PROBLEM TO WORK ON: Report each line of the listing below that contains the word "category".

DATASET RECORDS:
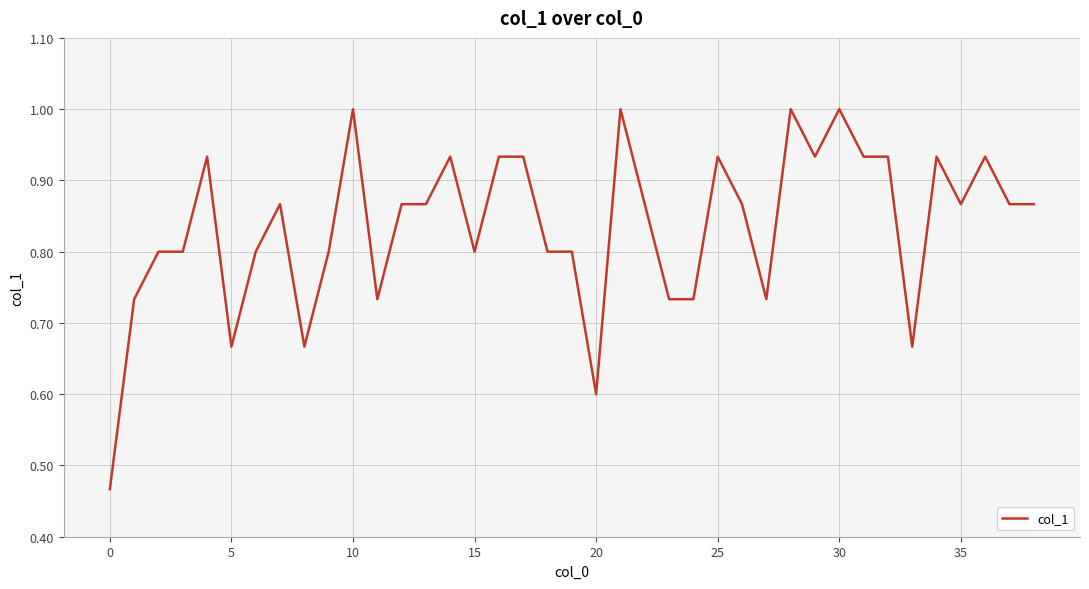

How many values are between 0 and 1?

39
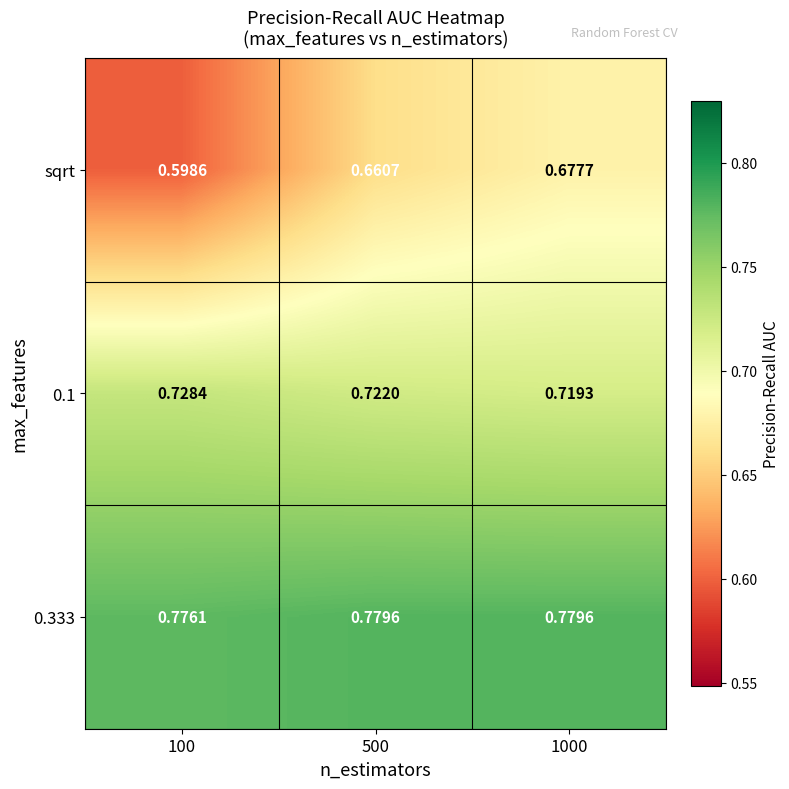

Is the value of sqrt at 500 greater than the value of 0.333 at 100?

No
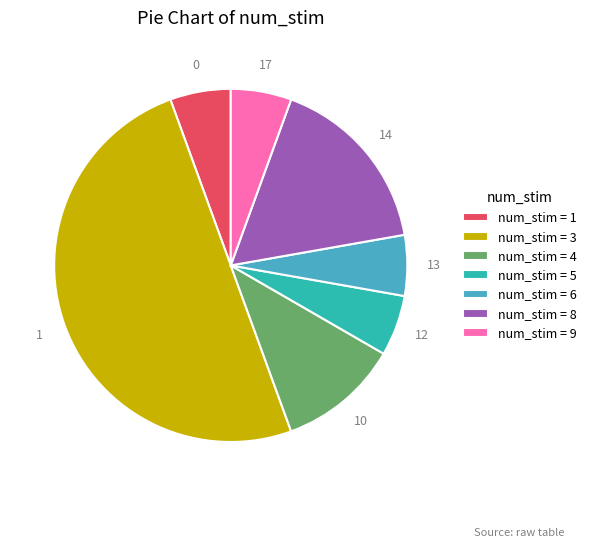

Which category has the biggest portion of the pie?

num_stim = 3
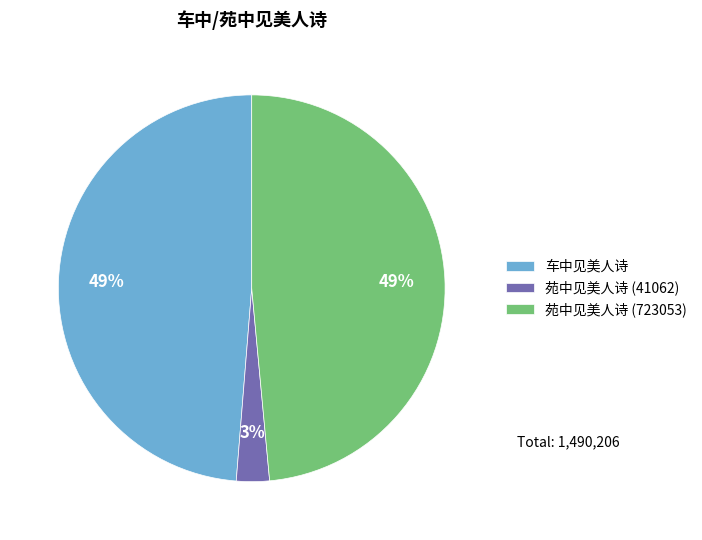

Does any single category account for the majority?

No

EXERCISE SOLUTION:
Which category has the biggest portion of the pie?
Does any single category account for the majority?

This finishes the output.